### WORK REQUEST
Please count the rows that contain the string "Sklápění", treating uppercase and lowercase as different, and reply with the number alone.

### EXCERPTED DATA
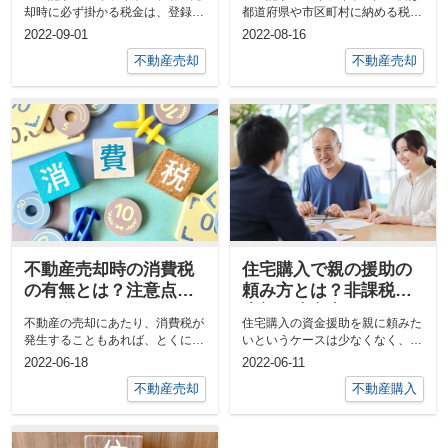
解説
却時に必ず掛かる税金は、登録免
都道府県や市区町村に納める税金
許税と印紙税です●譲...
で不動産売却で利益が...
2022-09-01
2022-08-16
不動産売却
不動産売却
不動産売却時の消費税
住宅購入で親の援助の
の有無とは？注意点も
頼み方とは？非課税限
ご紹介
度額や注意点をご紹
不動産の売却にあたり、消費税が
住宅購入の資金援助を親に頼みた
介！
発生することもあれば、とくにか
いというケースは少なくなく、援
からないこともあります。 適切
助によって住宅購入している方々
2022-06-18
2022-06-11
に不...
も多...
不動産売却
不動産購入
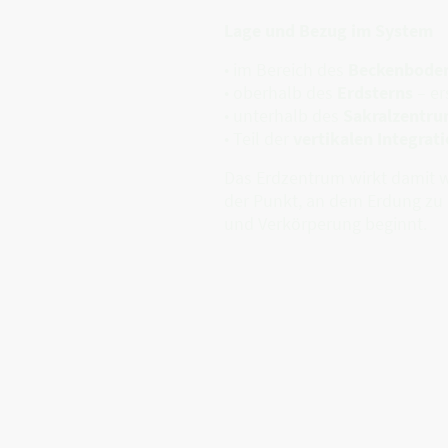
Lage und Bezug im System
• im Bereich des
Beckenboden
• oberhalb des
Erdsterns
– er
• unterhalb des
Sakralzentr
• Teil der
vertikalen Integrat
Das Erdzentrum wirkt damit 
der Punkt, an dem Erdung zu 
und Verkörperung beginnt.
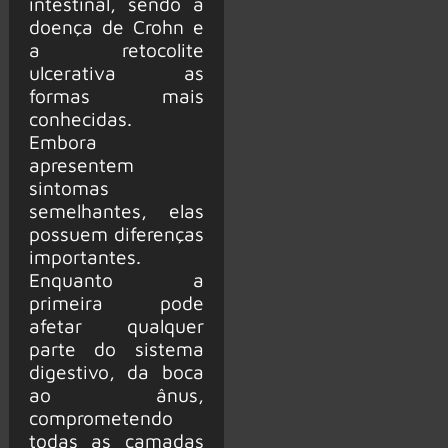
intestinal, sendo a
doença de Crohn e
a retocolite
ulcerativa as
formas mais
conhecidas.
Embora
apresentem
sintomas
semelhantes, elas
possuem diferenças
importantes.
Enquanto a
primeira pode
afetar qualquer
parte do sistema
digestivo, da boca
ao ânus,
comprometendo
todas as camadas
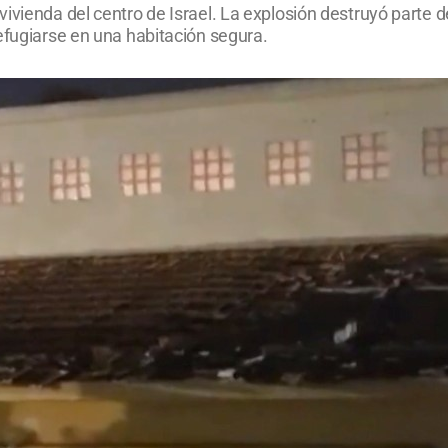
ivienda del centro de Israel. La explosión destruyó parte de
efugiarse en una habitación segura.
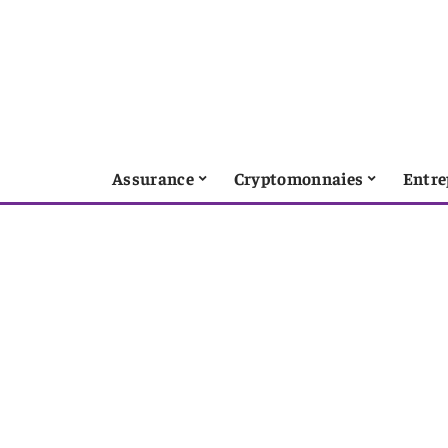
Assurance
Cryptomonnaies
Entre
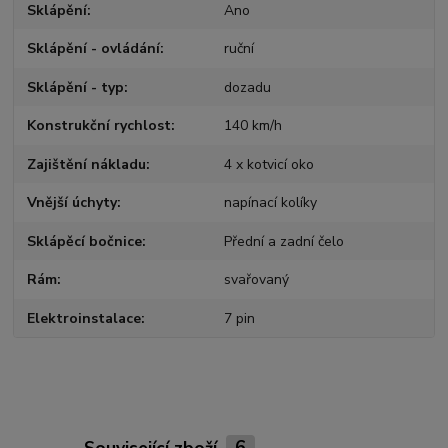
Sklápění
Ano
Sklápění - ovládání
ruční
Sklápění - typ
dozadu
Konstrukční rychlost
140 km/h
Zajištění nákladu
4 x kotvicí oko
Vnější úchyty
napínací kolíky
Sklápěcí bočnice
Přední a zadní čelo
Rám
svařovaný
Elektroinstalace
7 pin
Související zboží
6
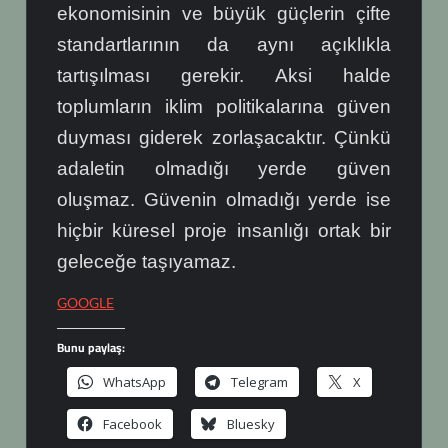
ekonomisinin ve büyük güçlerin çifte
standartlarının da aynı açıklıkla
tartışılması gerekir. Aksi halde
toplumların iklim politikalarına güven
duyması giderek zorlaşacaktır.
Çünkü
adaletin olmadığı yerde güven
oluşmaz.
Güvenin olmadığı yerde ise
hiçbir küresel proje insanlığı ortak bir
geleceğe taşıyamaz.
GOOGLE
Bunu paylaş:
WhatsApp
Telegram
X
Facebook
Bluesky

### ANSWER
3